The wills attorneys at Burnett Legal Group are committed to helping you navigate the complexities of estate planning. We work closely with you to understand your wishes and provide tailored advice to protect your legacy. Our team can help with drafting a will, updating an existing one, and ensuring its validity under Nebraska law.

Take the first step toward securing your future and protecting your loved ones. Contact the Omaha wills attorneys at Burnett Legal Group.

Call us at (402) 810-8611 or reach out to us online to schedule your free initial consultation!

Commonly Asked Questions

What are the different types of wills in Nebraska?

In Nebraska, there are different types of wills, including traditional wills, holographic wills (handwritten wills), and nuncupative wills (oral wills). Each type has specific requirements and limitations, so it's important to consult with an attorney to determine the best option for your situation.

Can I make changes to my will after it has been created?
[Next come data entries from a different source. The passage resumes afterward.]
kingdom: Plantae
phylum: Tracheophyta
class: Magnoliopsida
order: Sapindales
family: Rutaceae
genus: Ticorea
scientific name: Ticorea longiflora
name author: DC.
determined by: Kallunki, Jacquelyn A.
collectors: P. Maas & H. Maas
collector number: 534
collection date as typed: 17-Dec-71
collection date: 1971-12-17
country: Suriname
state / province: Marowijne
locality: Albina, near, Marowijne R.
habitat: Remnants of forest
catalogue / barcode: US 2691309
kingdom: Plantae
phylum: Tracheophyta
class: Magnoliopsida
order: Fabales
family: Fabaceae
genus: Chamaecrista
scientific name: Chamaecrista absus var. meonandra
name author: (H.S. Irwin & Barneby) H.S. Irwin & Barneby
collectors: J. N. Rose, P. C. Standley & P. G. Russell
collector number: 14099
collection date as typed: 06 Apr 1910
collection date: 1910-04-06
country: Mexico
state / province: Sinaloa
Yes, you can make changes to your will through a codicil, which is a legal document used to modify specific provisions of a will. Alternatively, you can create a new will that explicitly revokes the previous one. It's essential to ensure that any modifications comply with Nebraska law to maintain the validity of your will.

What happens if I die without a will in Nebraska?

If you pass away without a will in Nebraska, your assets will be distributed according to the state's intestacy laws. This means that the court will determine how your property is divided, which may not align with your wishes. It's crucial to create a will to ensure that your estate is handled according to your preferences.

What is the role of an executor in a will?

An executor, also known as a personal representative, is responsible for carrying out the instructions outlined in your will. This includes managing your estate, paying debts and taxes, and distributing assets to beneficiaries. Selecting a trustworthy and capable executor is essential to ensure that your wishes are fulfilled.

Are there specific requirements for witnesses to a will in Nebraska?

Yes, in Nebraska, a will must be signed by at least two competent witnesses to be considered valid. These witnesses must be present when the testator (the person making the will) signs the document and must also sign the will in the testator's presence. It's important to adhere to these requirements to prevent potential challenges to the validity of the will.